◆ Input ◆

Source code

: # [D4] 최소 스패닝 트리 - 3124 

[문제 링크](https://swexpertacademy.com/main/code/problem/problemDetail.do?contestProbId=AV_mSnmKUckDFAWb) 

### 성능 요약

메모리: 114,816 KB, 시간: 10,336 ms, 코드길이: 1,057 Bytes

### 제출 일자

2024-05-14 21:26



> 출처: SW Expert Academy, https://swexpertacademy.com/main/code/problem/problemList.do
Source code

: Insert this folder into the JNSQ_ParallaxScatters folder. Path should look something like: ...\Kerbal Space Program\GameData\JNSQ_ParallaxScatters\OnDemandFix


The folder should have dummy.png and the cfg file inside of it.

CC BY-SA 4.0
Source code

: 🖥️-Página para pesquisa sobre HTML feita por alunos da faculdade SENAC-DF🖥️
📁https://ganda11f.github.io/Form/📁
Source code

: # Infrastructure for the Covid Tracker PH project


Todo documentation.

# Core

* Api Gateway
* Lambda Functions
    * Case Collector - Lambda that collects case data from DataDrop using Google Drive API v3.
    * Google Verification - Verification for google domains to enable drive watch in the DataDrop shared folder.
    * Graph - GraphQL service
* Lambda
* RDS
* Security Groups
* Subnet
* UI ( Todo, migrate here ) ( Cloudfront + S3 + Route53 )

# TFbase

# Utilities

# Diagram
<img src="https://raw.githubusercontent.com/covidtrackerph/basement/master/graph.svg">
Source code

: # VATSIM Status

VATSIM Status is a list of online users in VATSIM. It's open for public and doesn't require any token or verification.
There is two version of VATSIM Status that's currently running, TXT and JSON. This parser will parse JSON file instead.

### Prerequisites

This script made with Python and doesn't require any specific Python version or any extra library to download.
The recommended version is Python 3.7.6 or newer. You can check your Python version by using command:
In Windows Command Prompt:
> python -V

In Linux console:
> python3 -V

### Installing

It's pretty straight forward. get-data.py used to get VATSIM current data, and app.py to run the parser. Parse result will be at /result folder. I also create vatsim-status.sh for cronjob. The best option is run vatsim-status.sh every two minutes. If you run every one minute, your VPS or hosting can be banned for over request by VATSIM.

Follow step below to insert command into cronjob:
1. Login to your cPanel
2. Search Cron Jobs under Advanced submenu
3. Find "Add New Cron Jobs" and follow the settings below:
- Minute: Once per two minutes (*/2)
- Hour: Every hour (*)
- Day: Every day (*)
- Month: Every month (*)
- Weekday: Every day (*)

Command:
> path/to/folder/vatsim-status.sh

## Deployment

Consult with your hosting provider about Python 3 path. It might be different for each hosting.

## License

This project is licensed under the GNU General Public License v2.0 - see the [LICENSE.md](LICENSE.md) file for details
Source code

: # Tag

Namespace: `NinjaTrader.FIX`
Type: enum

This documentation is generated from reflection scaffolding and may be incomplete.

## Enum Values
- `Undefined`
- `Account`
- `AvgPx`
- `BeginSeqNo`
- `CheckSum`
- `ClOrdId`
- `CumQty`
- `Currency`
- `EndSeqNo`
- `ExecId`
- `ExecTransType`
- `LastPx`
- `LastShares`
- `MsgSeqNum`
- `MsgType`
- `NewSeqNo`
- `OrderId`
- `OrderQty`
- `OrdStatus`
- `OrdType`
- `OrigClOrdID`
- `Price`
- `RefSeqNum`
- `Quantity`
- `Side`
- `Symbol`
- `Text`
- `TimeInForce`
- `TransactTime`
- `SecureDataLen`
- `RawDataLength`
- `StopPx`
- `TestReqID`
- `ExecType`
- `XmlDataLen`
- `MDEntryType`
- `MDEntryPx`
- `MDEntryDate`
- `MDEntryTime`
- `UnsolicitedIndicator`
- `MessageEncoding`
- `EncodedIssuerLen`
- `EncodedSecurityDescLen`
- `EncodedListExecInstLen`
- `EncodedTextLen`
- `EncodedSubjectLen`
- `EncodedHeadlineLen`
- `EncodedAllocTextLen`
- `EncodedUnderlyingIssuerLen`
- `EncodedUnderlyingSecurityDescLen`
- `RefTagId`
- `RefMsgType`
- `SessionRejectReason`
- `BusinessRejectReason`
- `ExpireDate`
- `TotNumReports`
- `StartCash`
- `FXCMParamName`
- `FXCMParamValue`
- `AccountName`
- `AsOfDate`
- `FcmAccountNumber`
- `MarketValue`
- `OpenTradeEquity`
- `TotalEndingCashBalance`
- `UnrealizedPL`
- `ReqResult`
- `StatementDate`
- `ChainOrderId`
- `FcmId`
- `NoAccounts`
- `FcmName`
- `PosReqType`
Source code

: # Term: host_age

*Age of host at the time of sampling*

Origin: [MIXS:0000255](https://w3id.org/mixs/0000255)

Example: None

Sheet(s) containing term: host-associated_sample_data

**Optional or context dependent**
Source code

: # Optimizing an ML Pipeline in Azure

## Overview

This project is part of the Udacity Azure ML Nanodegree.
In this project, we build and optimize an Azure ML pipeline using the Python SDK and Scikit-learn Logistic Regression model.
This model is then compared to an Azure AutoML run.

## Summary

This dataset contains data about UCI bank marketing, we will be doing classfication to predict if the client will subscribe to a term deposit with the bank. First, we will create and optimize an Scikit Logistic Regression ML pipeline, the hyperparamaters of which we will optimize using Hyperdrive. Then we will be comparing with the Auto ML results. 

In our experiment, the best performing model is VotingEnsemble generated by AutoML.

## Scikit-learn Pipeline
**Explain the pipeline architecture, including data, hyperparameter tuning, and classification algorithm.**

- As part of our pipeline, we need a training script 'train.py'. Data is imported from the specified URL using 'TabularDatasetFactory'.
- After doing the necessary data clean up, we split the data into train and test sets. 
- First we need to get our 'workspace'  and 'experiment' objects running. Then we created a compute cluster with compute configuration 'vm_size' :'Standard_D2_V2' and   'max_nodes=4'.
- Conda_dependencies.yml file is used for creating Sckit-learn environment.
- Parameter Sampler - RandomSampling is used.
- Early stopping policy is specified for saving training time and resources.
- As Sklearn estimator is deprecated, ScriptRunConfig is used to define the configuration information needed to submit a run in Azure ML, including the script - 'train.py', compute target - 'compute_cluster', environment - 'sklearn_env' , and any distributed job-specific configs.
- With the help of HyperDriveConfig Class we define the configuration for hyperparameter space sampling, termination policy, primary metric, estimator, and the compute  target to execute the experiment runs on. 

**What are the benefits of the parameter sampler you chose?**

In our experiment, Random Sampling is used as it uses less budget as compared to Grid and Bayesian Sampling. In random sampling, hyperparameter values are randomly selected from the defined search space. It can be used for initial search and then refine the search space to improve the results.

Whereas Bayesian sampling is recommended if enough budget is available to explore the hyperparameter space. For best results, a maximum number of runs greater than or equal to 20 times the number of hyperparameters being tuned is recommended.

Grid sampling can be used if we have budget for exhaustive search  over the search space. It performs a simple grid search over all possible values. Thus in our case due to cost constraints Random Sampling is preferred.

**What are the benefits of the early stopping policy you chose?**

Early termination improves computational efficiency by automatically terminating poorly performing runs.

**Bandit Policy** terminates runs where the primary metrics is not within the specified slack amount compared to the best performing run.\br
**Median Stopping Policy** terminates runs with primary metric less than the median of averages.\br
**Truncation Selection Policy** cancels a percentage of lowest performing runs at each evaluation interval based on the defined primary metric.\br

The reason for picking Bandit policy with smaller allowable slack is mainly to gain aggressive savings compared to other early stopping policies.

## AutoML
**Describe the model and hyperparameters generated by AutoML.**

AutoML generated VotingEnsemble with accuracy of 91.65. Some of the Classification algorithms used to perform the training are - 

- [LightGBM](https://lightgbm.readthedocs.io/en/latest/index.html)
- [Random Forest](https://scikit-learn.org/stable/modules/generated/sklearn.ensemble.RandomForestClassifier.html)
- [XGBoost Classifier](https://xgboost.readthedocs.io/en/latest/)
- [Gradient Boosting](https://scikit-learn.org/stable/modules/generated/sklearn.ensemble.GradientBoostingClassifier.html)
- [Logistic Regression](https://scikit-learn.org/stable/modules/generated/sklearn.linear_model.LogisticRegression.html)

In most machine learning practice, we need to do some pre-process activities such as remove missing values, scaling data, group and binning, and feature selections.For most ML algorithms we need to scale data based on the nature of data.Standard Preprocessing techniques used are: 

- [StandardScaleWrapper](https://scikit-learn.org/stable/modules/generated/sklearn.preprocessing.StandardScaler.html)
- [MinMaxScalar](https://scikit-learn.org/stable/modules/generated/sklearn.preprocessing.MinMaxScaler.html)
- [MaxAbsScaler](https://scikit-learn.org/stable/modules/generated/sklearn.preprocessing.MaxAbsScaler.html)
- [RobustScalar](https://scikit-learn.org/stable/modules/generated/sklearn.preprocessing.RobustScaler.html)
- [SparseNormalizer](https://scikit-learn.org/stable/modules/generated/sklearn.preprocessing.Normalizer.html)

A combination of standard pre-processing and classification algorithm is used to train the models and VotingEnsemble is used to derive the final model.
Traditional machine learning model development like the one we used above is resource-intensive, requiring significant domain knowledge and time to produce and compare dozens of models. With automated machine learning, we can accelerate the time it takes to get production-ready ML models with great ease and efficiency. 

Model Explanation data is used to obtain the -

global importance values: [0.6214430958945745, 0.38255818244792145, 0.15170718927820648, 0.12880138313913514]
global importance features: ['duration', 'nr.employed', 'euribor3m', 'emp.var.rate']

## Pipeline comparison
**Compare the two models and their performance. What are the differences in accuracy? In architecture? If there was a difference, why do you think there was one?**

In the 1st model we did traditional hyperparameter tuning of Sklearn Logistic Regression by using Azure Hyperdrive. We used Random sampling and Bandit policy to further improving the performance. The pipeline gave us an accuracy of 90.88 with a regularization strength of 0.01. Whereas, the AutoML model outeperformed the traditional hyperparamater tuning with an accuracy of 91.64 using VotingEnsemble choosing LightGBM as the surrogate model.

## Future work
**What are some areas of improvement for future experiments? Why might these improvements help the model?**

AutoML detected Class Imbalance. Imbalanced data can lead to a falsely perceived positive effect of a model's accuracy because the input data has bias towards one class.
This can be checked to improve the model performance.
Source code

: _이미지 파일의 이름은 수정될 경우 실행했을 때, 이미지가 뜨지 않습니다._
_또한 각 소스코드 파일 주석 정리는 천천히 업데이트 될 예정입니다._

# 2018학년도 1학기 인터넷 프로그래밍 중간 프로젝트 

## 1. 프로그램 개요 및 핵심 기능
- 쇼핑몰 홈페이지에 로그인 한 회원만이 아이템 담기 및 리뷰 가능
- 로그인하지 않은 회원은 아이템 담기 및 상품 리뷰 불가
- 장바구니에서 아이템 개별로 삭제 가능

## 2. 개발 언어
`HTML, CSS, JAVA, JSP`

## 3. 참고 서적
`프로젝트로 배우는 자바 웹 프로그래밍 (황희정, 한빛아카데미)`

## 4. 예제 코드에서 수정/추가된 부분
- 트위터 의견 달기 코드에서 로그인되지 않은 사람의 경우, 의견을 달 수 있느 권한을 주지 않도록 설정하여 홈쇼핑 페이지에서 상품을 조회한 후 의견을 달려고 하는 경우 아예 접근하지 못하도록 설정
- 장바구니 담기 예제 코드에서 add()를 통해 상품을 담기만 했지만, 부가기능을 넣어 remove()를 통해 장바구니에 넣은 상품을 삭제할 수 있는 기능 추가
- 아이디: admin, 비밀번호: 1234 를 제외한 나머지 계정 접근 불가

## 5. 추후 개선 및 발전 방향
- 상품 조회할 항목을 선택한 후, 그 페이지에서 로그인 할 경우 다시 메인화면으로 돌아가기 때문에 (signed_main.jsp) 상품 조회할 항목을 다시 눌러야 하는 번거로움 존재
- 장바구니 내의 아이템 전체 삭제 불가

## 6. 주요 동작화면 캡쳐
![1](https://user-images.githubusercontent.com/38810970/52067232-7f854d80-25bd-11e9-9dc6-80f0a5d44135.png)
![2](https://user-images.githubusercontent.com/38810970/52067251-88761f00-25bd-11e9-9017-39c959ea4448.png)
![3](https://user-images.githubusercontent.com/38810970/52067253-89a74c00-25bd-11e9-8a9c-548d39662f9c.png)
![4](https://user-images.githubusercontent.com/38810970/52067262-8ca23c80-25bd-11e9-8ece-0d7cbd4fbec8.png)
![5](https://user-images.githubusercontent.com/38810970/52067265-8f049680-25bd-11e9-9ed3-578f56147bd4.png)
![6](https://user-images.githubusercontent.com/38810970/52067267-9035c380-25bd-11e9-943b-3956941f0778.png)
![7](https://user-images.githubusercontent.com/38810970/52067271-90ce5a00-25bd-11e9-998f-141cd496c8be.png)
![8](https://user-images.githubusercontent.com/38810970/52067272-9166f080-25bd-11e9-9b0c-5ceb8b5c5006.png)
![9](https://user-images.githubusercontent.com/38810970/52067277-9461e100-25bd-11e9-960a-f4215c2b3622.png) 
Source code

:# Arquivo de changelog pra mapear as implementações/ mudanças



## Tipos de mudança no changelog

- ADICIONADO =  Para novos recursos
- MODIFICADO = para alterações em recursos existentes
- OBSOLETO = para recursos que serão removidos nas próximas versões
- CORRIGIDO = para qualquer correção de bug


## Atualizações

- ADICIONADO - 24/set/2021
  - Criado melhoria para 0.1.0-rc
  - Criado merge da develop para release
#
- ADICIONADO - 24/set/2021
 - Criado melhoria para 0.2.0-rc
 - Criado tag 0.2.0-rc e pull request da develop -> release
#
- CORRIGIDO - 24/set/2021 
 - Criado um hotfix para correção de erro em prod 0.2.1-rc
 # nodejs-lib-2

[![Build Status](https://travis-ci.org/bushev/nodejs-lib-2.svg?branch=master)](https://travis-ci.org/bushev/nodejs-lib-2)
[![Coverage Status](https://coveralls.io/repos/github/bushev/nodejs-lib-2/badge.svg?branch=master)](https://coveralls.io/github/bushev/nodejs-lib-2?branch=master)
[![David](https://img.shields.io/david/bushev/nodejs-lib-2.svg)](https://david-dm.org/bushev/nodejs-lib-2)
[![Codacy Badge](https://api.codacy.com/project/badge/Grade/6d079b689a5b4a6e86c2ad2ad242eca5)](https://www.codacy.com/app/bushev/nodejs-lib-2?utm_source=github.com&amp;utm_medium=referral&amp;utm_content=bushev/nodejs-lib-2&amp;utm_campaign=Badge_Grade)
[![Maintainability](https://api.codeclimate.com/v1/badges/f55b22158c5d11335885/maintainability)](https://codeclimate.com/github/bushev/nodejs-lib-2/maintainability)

◆ Work task ◆
Above are the entries; copy out the lines starting at the one containing "best performing run.\br" and ending at the one containing "The reason for", both included.

◆ Completed task ◆
**Bandit Policy** terminates runs where the primary metrics is not within the specified slack amount compared to the best performing run.\br
**Median Stopping Policy** terminates runs with primary metric less than the median of averages.\br
**Truncation Selection Policy** cancels a percentage of lowest performing runs at each evaluation interval based on the defined primary metric.\br

The reason for picking Bandit policy with smaller allowable slack is mainly to gain aggressive savings compared to other early stopping policies.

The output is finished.